Last Wednesday, Berkshire’s board took a much tougher stance, accusing Mr. Sokol of intending to deceive and mislead Mr. Buffett. The directors wrote in a lengthy report that they were considering suing Mr. Sokol and were fully cooperating with regulators. The Securities and Exchange Commission is already looking into the matter, people briefed on the matter have said.

On Saturday, though he was harsh in his assessment of Mr. Sokol’s trading actions, he pointedly declined to personally attack Mr. Sokol, instead highlighting the executive’s years of service and good performance.

Mr. Sokol, according to his now-former boss, once turned down an additional $12.5 million in compensation, instead asking that it be given to his second-in-command at MidAmerican Energy, a unit of Berkshire Hathaway. Mr. Buffett wondered aloud what could drive an executive who turned down $12.5 million to make improper trades a decade later that yielded $3 million.

Mr. Buffett acknowledged that his initial press release on Mr.

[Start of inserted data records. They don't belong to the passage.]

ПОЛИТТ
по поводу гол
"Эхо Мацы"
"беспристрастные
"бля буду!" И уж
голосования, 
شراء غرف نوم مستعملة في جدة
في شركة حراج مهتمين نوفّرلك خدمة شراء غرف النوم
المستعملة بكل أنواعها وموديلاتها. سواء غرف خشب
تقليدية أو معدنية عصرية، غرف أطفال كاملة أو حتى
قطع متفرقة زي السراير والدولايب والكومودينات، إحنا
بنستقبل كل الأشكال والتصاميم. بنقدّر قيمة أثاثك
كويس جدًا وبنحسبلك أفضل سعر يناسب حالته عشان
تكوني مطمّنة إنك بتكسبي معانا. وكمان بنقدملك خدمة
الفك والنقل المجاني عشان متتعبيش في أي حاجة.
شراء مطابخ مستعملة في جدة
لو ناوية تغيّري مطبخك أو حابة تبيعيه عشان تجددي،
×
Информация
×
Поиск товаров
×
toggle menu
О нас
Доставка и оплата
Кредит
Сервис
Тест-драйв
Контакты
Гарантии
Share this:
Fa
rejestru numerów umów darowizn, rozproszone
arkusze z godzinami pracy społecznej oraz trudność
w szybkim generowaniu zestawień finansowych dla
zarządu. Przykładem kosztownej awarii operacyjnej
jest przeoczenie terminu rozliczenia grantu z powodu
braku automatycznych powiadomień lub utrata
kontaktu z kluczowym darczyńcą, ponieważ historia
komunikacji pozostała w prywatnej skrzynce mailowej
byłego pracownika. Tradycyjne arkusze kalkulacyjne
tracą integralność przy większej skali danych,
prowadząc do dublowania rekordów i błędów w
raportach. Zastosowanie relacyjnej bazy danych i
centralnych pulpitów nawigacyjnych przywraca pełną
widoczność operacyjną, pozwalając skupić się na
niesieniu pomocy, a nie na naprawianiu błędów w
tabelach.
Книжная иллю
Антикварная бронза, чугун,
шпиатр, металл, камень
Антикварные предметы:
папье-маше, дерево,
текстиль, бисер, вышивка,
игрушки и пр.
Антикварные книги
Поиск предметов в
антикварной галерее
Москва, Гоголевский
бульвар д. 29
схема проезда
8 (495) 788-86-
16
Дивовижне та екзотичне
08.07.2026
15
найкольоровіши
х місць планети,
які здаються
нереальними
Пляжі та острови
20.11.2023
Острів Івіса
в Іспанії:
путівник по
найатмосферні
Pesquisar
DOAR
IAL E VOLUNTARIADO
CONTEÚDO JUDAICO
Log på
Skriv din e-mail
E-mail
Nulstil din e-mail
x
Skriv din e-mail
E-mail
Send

Sokol’s departure might have seemed too supportive of his former lieutenant. “What I think bothers some people is that there wasn’t some big sense of outrage” in the news release, Mr. Buffett said. “I plead guilty to that. But this fellow had done a lot of good.”

Both Mr. Buffett and his longtime business partner, the Berkshire vice chairman Charles Munger, said that by the time the board delivered its report on Mr. Sokol, the company had already turned over evidence to the S.E.C. and had saved the firm money by not firing him.

“I feel like you don’t want to make important decisions in anger,” Mr. Munger said, defending Berkshire’s press release. “You can always tell a man to go to hell tomorrow.”

In resigning, Mr. Sokol said that he never aspired to succeed Mr. Buffett, again leaving open the question of who would eventually take over Berkshire. Mr. Buffett was characteristically vague about his plans, except that his son Howard would eventually become Berkshire’s unpaid chairman. As to who would eventually become chief executive, Mr. Buffett told one shareholder. “The guy who’s the leading candidate now, I would lay a lot of money on the fact that he’s straight as an arrow.”

Later in the meeting, Mr. Buffett repeatedly praised one perennial candidate: the head of Berkshire’s reinsurance operations, Ajit Jain, whom he described as exceptionally loyal and having a mind “like a machine.”